(Text passage):
# # # #

I ordered my live grains from Fusion Teas on Amazon. The grains required about 4 days, changing the milk each day to revive from the stresses of mailing. The amount of grains grows each day as well so you can easily pass some to friends if they are interested in kefir. 1 Tbs. grains makes 2-6 cups of kefir so you will quickly be swimming in a sea of kefir.
To propagate kefir:
- Sanitize pot, wooden spoon and thermometer in boiling water.
- Heat milk to 86F (do not skip this step or your growth will be retarded)
- Pour milk in mason jars
- Add kefir grains with wood implements ONLY
- Loosely cap or if you can replace the canning lid with cloth for airflow
- Let sit at room temperature for 24 hours
- Drain room temperature kefir in cheesecloth overnight and you will have kefir cheese! A smooth, spreadable, tangy cheese than you can add garlic and herbs to and eat with crackers or bruschettini.
Farmhouse cheddar –
While the other cheeses are pretty simple, this was a bit more complex so if you want to make this, look up the recipe! I watched Gavin Webber’s video on how to make a cheddar and bandage wrap it before I made this. A farmhouse cheddar is slightly different than a traditional cheddar. It doesn’t have the cheddaring step! Cheddaring happens after draining the curds but before pressing the cheese. It involves cutting, stacking and milling the curd. This process involves a change in pH and continues the draining process.
Here are the steps to a farmhouse cheddar:
- Heat and rennet the milk (CaCl2 before the rennet)

# # # #

(Material shown):
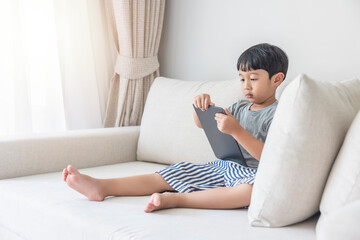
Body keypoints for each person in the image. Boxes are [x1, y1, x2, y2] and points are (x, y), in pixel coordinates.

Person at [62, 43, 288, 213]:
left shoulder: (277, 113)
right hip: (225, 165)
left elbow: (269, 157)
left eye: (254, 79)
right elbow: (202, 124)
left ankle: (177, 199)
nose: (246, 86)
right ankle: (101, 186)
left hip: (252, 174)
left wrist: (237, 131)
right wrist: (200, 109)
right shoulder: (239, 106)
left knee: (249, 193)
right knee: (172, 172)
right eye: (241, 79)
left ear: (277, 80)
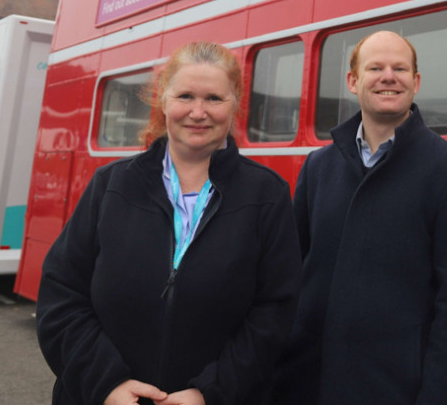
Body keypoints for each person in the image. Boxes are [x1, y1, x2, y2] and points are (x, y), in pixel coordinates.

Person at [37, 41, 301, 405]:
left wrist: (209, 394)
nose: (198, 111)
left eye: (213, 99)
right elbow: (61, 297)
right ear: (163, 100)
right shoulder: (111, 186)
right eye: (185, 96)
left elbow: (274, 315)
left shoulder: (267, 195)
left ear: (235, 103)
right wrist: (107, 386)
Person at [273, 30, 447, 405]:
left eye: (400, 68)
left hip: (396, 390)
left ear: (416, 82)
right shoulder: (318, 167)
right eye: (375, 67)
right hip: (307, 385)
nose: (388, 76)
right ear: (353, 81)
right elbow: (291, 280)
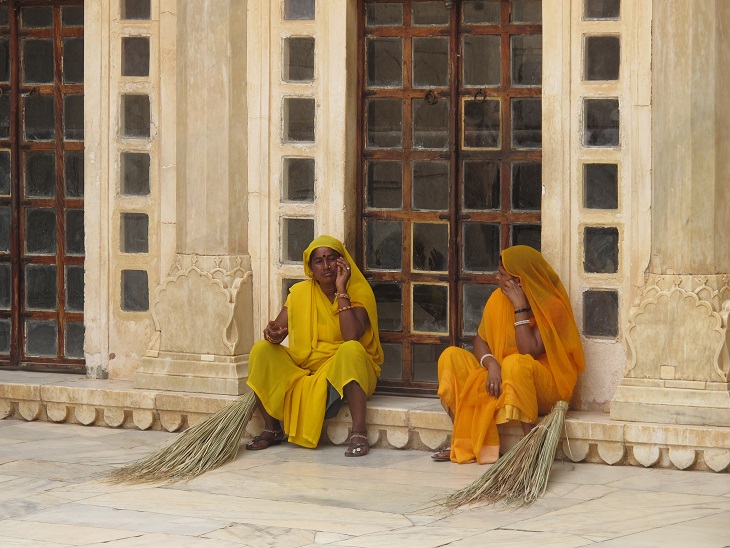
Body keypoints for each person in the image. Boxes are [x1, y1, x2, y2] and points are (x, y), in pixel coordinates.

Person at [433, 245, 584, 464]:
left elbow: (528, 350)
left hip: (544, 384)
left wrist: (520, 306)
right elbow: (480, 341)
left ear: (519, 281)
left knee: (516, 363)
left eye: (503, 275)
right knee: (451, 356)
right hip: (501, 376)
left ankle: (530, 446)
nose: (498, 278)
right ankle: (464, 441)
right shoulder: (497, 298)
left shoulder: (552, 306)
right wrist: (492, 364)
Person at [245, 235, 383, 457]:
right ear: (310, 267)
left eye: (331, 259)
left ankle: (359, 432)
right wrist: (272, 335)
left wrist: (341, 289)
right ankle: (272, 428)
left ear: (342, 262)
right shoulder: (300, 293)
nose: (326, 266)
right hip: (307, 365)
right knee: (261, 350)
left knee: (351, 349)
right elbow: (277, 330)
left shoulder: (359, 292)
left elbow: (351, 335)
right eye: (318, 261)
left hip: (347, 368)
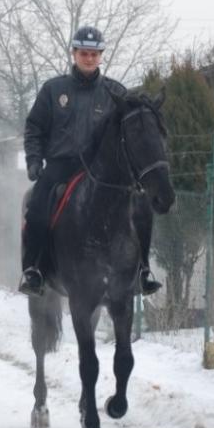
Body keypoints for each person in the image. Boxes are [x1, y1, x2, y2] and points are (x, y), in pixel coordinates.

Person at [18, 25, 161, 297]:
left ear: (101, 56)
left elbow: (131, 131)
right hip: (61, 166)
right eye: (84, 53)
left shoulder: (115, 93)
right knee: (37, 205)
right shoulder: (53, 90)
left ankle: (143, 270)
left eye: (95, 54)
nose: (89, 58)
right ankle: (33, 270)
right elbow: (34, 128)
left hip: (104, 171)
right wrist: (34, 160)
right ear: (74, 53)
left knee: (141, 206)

# # # #

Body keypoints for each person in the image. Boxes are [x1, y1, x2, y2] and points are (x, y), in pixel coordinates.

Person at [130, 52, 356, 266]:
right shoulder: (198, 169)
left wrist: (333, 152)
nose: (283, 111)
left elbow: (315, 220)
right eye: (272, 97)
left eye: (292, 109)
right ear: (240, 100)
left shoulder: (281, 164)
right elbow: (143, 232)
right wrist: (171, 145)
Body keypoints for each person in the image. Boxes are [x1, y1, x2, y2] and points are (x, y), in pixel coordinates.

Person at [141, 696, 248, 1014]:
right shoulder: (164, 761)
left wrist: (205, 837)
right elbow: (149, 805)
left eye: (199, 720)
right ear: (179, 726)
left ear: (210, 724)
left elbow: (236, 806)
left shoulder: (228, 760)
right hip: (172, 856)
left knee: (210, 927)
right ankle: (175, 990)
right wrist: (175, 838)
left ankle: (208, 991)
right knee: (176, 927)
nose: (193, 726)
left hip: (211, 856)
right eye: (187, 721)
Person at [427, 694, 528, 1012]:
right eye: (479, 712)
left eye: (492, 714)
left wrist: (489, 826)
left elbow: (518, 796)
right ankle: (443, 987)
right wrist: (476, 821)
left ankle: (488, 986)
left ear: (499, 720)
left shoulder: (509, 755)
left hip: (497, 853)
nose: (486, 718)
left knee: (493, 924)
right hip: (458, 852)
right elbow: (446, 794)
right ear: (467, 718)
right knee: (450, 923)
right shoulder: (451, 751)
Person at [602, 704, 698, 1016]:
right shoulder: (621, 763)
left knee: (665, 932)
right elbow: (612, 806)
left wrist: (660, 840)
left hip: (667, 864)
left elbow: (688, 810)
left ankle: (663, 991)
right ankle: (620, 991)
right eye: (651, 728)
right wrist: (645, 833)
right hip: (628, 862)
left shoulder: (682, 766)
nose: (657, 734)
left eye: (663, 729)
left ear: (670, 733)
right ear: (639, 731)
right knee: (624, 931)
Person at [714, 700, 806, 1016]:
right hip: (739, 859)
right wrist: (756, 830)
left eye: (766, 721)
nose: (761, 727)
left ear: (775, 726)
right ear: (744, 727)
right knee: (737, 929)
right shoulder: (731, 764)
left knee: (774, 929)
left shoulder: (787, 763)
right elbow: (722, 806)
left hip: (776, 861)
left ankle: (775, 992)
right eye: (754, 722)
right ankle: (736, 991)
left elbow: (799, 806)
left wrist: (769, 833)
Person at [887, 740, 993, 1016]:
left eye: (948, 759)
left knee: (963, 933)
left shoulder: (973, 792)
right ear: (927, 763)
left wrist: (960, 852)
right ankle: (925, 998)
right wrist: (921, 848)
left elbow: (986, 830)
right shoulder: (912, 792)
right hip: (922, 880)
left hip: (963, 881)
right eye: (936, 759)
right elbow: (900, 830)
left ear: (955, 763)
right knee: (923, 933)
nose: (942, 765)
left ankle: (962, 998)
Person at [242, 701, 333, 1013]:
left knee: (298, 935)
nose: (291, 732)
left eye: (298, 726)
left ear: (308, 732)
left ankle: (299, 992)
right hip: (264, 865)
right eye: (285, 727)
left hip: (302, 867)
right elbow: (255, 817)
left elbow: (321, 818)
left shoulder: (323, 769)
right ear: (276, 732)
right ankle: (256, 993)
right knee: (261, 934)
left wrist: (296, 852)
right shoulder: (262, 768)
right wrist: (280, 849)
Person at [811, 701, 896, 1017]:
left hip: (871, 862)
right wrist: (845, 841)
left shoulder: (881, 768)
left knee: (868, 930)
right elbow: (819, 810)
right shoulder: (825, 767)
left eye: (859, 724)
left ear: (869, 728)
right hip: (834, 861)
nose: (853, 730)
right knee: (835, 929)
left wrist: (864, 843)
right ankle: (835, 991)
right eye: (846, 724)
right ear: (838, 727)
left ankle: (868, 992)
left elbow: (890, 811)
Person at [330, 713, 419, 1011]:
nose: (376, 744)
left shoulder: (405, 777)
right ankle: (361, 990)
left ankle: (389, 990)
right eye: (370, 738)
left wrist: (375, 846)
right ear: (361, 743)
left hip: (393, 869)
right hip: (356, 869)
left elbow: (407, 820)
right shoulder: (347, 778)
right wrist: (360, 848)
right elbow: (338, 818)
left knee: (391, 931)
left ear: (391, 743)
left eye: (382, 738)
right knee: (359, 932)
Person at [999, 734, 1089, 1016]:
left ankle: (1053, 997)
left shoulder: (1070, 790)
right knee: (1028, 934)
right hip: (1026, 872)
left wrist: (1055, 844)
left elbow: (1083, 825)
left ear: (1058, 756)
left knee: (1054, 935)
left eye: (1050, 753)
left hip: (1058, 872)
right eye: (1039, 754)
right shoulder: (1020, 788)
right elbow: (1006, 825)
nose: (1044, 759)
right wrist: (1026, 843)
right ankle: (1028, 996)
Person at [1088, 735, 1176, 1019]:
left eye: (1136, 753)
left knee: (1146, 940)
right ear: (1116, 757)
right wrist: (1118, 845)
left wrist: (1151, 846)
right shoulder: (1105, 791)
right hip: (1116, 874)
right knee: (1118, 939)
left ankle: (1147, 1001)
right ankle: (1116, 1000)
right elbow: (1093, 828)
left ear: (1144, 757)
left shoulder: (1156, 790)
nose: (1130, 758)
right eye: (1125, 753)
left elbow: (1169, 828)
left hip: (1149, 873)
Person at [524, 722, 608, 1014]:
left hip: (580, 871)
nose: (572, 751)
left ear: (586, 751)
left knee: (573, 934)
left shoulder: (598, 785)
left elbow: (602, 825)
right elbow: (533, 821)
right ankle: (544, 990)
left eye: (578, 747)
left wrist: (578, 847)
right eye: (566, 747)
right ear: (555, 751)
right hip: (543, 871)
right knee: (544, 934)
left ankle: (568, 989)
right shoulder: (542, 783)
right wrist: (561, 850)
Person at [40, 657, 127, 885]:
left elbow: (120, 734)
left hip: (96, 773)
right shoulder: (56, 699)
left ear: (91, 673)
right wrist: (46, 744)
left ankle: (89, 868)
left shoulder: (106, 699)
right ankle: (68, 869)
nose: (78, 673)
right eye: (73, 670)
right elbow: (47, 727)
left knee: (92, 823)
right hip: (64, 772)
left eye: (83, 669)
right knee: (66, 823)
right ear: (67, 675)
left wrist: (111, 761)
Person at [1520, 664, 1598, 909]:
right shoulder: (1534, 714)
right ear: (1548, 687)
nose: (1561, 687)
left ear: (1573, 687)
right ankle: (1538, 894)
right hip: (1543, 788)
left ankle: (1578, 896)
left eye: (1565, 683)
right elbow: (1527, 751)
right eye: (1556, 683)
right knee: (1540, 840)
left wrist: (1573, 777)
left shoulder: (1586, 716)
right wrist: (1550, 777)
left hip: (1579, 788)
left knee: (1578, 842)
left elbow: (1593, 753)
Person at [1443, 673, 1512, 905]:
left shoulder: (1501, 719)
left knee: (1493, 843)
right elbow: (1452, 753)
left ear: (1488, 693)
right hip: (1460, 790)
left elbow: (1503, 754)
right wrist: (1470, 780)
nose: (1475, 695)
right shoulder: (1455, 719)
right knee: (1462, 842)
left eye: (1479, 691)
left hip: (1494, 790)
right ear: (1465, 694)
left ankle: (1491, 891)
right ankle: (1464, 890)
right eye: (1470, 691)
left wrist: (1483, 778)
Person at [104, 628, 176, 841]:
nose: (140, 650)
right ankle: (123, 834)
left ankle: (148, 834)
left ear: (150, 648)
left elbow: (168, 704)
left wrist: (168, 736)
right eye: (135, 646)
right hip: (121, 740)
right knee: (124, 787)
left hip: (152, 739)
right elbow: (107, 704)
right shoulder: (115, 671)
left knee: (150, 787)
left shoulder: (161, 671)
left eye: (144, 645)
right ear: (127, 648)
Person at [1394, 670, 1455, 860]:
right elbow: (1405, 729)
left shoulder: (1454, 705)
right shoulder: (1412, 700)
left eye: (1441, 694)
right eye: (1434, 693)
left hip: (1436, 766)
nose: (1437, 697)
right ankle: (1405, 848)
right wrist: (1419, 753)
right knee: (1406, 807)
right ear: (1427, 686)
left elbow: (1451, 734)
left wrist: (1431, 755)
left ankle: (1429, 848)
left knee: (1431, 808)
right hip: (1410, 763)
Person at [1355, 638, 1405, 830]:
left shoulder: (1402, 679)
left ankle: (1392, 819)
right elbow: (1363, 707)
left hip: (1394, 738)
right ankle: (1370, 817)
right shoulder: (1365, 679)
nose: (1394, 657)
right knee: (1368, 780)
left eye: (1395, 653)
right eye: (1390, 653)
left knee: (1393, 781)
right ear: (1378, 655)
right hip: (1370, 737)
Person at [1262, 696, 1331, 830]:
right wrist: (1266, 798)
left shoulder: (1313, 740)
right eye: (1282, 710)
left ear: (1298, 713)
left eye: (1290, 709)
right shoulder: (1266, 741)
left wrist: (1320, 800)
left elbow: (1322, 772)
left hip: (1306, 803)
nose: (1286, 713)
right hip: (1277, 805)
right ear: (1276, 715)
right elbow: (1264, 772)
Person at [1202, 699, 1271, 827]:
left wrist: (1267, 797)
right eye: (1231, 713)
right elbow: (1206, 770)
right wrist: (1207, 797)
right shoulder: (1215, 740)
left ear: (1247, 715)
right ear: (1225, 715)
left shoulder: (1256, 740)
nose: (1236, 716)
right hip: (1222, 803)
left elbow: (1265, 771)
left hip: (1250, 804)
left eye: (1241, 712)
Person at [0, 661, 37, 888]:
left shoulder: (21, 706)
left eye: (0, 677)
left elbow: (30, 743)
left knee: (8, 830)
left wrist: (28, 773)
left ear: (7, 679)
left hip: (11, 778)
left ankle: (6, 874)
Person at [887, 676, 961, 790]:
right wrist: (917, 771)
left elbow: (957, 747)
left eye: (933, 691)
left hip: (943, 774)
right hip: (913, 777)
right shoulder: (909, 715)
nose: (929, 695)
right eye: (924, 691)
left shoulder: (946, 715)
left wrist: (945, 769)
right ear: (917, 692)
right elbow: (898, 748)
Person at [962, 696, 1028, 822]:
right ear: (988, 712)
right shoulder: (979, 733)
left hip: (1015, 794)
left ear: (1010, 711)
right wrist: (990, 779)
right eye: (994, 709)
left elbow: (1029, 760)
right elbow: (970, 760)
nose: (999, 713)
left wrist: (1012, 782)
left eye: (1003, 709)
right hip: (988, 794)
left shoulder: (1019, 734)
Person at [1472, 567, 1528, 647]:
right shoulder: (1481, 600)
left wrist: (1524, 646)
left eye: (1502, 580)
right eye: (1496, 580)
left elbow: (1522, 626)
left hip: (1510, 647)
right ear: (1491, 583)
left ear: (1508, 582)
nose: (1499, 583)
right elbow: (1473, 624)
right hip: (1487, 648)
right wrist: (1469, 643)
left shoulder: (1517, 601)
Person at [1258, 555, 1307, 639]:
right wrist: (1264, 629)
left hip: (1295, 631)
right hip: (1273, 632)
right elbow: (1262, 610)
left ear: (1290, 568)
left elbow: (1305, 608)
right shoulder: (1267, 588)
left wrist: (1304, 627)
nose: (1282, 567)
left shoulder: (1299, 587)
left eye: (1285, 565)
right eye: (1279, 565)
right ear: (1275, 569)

# # # #

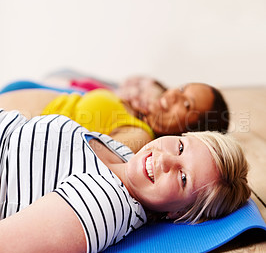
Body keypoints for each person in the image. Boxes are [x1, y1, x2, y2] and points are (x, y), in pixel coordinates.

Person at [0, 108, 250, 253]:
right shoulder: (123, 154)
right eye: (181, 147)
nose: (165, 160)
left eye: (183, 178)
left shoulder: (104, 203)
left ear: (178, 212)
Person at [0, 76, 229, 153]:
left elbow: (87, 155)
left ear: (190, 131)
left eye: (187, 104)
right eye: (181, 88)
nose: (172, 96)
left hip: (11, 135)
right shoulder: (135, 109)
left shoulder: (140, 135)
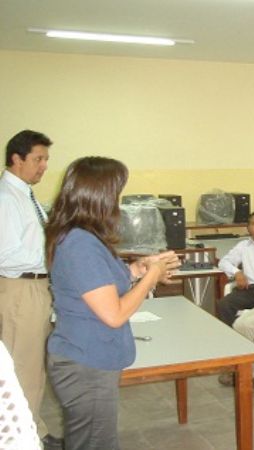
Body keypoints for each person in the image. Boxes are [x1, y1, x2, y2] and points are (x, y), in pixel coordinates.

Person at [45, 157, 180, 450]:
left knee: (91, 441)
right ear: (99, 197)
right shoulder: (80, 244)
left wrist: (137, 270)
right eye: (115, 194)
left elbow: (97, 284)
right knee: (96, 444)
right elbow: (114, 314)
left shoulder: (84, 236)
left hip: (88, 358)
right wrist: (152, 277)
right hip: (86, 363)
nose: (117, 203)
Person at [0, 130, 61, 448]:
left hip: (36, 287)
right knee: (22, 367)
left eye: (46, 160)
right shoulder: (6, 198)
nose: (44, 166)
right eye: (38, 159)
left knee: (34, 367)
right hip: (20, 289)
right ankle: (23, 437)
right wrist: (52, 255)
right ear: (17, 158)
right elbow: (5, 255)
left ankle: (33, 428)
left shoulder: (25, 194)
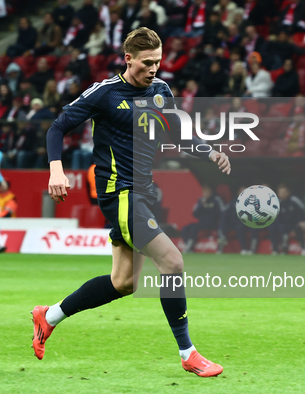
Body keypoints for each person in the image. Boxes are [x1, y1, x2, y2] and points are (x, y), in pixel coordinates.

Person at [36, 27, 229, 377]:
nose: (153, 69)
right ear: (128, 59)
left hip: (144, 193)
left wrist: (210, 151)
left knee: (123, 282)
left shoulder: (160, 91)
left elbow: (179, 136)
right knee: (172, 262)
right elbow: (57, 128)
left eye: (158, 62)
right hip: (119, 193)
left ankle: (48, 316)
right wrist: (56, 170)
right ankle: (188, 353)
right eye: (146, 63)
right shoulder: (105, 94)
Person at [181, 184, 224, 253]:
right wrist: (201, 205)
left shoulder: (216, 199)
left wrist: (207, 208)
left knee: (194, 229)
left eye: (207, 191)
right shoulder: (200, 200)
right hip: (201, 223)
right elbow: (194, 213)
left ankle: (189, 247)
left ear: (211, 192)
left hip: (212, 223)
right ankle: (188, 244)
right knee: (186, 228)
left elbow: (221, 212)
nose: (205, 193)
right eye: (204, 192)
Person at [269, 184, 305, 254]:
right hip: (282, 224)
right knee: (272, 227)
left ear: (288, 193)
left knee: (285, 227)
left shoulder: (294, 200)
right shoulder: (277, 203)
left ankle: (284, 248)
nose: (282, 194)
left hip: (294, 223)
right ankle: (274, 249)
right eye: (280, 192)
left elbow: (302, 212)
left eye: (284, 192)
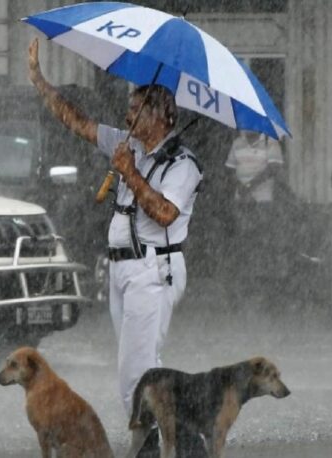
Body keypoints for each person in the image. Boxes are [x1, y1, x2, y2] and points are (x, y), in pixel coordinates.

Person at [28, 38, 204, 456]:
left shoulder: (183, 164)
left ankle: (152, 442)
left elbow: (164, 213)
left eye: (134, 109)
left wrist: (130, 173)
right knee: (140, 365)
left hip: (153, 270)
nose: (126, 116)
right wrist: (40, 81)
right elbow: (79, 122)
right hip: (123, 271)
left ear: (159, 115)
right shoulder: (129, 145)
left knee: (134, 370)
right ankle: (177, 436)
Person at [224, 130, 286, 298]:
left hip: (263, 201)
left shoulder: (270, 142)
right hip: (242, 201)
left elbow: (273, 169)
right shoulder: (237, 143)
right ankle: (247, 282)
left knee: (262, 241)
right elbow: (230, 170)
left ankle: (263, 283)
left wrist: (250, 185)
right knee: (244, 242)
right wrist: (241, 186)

# # # #

(Tasks):
1. According to the kefir and cheese text, how many cups of kefir can 1 Tbs. of grains make?
2. Reproduce word for word the part of the kefir and cheese text that opens with the words containing "Farmhouse cheddar –" and closes with "the draining process.".

(Exercise responses):
1. 2-6 cups

2.
Farmhouse cheddar –
While the other cheeses are pretty simple, this was a bit more complex so if you want to make this, look up the recipe! I watched Gavin Webber’s video on how to make a cheddar and bandage wrap it before I made this. A farmhouse cheddar is slightly different than a traditional cheddar. It doesn’t have the cheddaring step! Cheddaring happens after draining the curds but before pressing the cheese. It involves cutting, stacking and milling the curd. This process involves a change in pH and continues the draining process.